===== Document segment

On August 21, hundreds were killed in a chemical weapon attack in the Ghouta district of Damascus. This has proved to be one more horror in Syria’s ongoing civil war which has claimed over 100,000 lives and has displaced 4.5 million people from their homes. In response to the events in Ghouta, Obama is preparing to ask Congress to authorize military strikes against Syria.
There is major domestic public opposition to US involvement despite the desire for an end to the slaughter. Memories of the build-up to the invasion of Iraq and the bogus claims that Saddam had weapons of mass destruction are evoked by the current rush to attack. A Reuters poll found that “about 60% of Americans surveyed said the United States should not intervene in Syria’s civil war, while just 9% thought President Barack Obama should act.”
Syria’s civil war developed out of a popular uprising in 2011 against the brutal dictatorial regime of Bashar Al-Assad. But Obama’s desire to intervene now has nothing to do with helping the Syrian people and everything to do with the “prestige” of US imperialism and its desire to maintain its power in a region where it has strategic economic and political interests.
“Red Line”
Obama claims he is going to war because he drew a “red line” against the idea of the Assad regime using chemical weapons, and now his administration feels he has to follow through on his threats. It remains unclear whether the chemical weapon attack came from Assad’s side or from one of the rebel groups although it is amply clear that the regime is capable of such an atrocity.

==========

• Work required
Rewrite the stretch of the article on the Syrian civil war from "On August 21, hundreds" through "strikes against Syria.", swapping "military strikes" for "air strikes".

===== Provided data

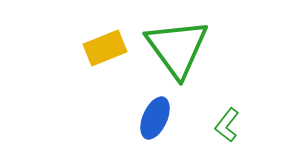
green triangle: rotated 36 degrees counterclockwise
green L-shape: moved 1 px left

==========

• Written reply
On August 21, hundreds were killed in a chemical weapon attack in the Ghouta district of Damascus. This has proved to be one more horror in Syria’s ongoing civil war which has claimed over 100,000 lives and has displaced 4.5 million people from their homes. In response to the events in Ghouta, Obama is preparing to ask Congress to authorize air strikes against Syria.